Our stop previous to Fort Myers was Sarasota. Sarasota is the town where we spent Joan’s birthday. It is also the first Gulf Coast small Florida town ( small meaning a population of under 100,000) where we noticed a preponderance of upmarket shopping centres featuring the likes of Macys and Saks as anchor tenants; large hospitals and health centres surrounded by doctors private clinics, and large banks advertising their ‘wealth management services’. And there were numerous new car dealerships featuring the luxury models of BMW, Mercedes, Lexus, Audi. Very few people here drive American cars; only the poor, mad or destitute take public transport or, god forbid, walk!

Sarasota’s claim to fame is that it was ‘discovered’ by John Ringling of circus fame who built a lifetime fortune of 200 million dollars (in the 1880s!) and also built a causeway to the barrier islands and made it the winter base for his circus. He gave his massive Venetian Gothic mansion and collection of European Baroque paintings to this city and it is now a museum.

Re-reading the above, it seems overly negative so let me say straight out that we thoroughly enjoyed our few days travelling slowly down the Tamiami Trail and visiting these cities and wish that we had longer time to spend in each of them. They all feature very active live performances of music and theatre throughout the year. They are the winter haunts of the ‘snowbirds’ – people from the winter-blasted, mostly north-eastern states of America and Canada who migrate down here for the winter months. These snowbirds are usually pretty well-off financially, or great budgeters, and they demand quality entertainment and service for their grey dollars. One of the singers who was touring the area while we were there was Bonnie Raitt, and her opening act was Irish singer-songwriter Paul Brady.
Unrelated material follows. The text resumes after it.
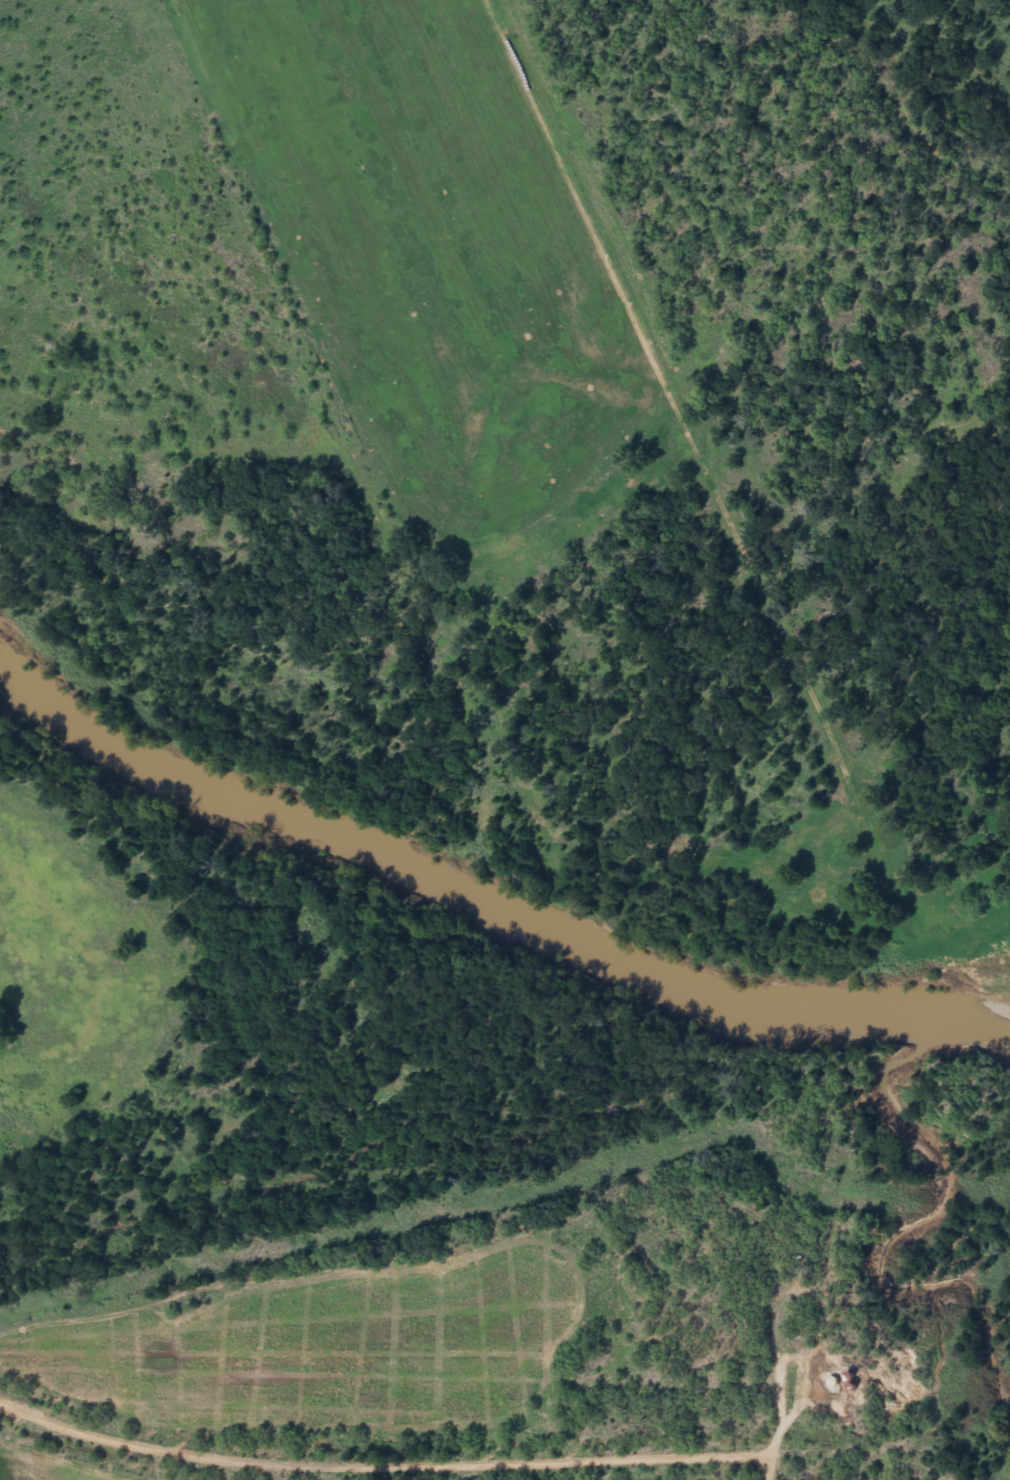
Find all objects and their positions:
river: (487, 915)
road: (503, 1253)
railway: (501, 1461)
We didn’t find any jazz but did note that the Lincoln Centre Jazz Orchestra led by Wynton Marsalis was making a visit in the new year.

And then there is the golf! It probably will not surprise you to learn that there are more than 1,250 golf courses in Florida, more than in any other state, and there are at least 100 major hotels and resorts to serve them. Many of Florida's Golf Courses are ranked among the best in the world, most maintained to championship standards. In the Greater Naples area alone there are more than 20 grand resorts featuring more than 40 courses, and more are being constructed each year.

This area is simply and stunningly beautiful. The vegetation is lush and the gardens of the houses were beautifully colourful (and we can only imagine how spectacular the grounds and gardens of the resorts in the area are). It was not at all as I had expected or pre-conceived it. I expected it to be very tacky but it was not at all. It was very appealing: charming, tasteful and lovely. I would quite happily return here ... and perhaps even play a round of golf or two, if invited!